"We watched three jet-boats go by and we were waving, with all the children, at them.
''I turned around and when I looked back the jet-boat was upside down and people were lying on the riverbed," she said.
Dr Cottle and her brother, Mike Hurring - who is a surgeon - ran 300m to the crashed jet-boat and waded through waist-deep water to reach the injured occupants.
"Mike yelled out to my parents to keep the kids back.
''We could see that one of the [jet-boat passengers] was dead," she said.
The pair grabbed a first-aid kit which had fallen from the boat and went to work.

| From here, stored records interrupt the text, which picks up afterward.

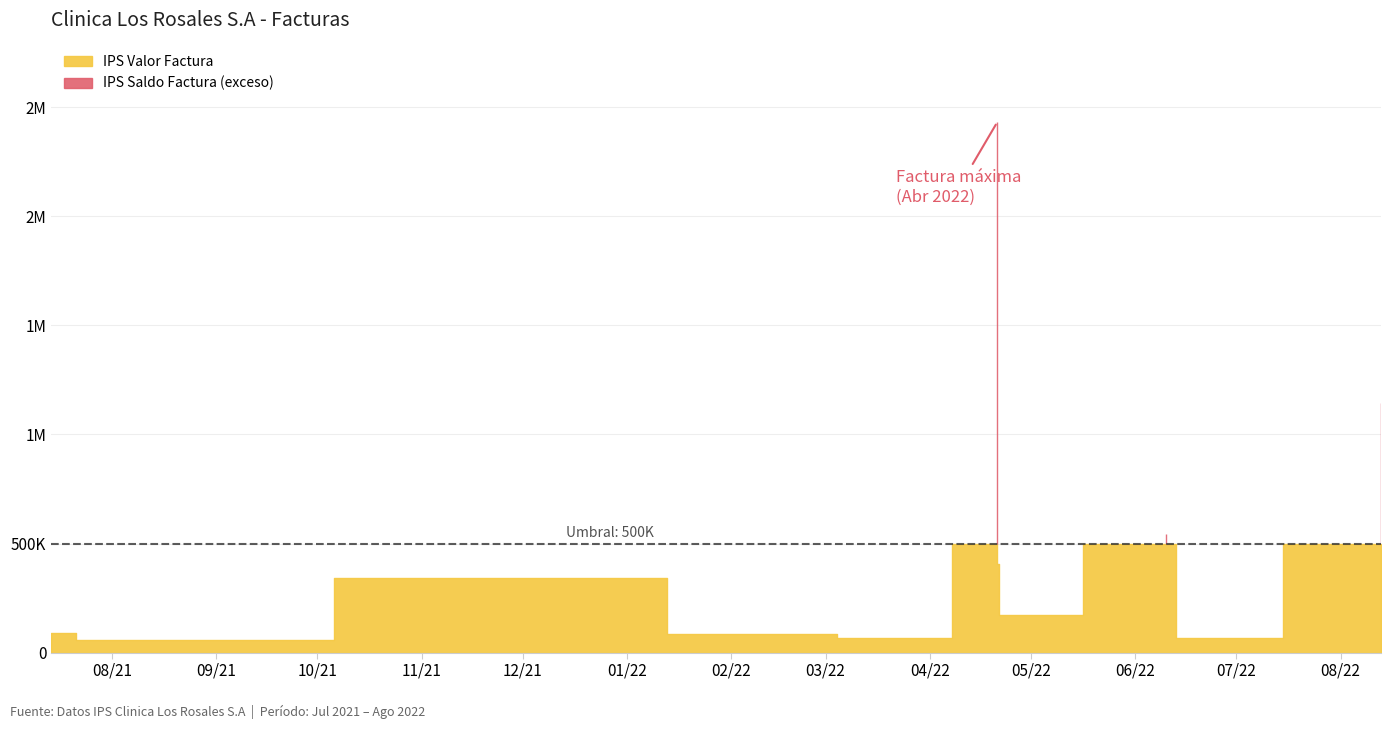

How many categories are shown in the chart?

11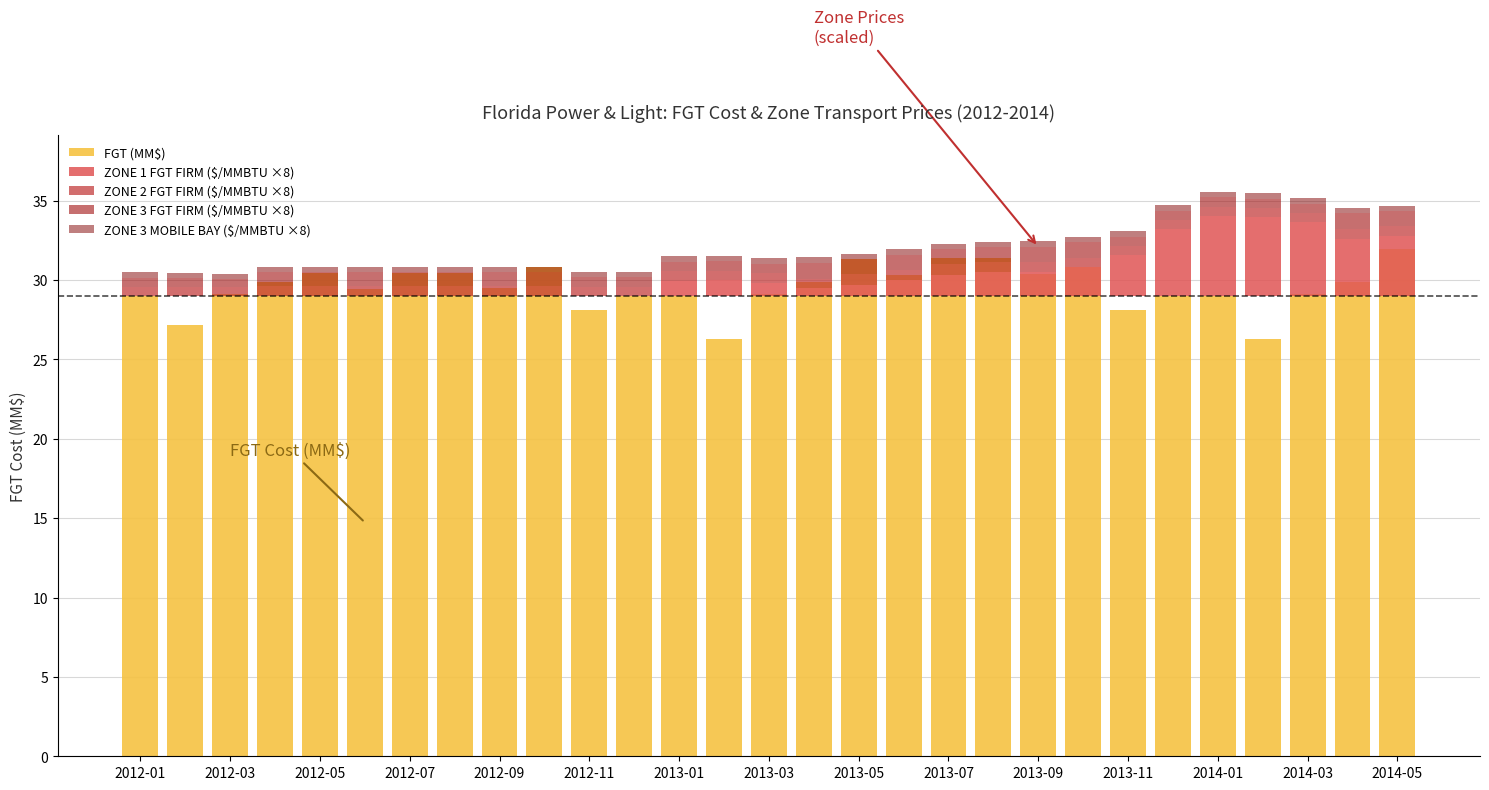

What is the average value of the ZONE 3 MOBILE BAY ($/MMBTU ×8) series?

0.3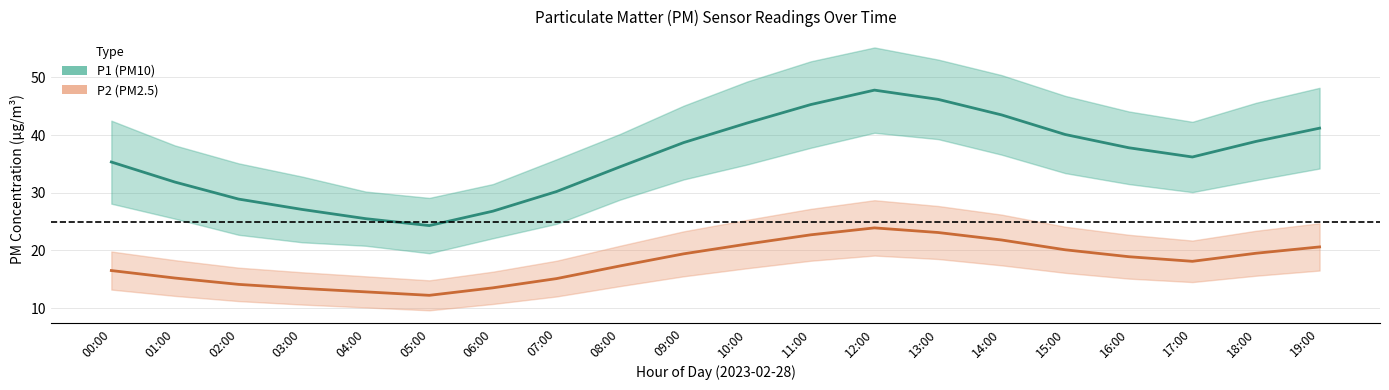

True or false: P2 (PM2.5) and P1 (PM10) intersect in this chart.

False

Mr Hurring, a former Dunedin man, is a hip replacement surgeon and part-time deputy sheriff in New Orleans.
They spent the next three hours giving first aid to injured English siblings Leanne and Dave Tonney.
Dr Leanne Tonney's partner, Dr Paul Woods, was killed when he was thrown from the jet-boat.
Mr Hurring lay for two hours in the freezing waters of the Matukituki River to comfort the injured Mr Tonney and help keep him warm.
He told jokes and stories to keep the hurt man from falling asleep in the cold river, Dr Cottle said.
The Otago Regional Rescue Helicopter arrived about two hours after the accident to transfer the injured Tonneys to Dunedin Hospital.
Dr Cottle said her heart went out to Dr Tonney over her loss.
She did not think that the actions of herself and Mr Hurring were heroic.
"It didn't seem real.
''Mike and I have the training and we just did what we had to do," Dr Cottle said.
"Anyone else in the same situation would have done the same."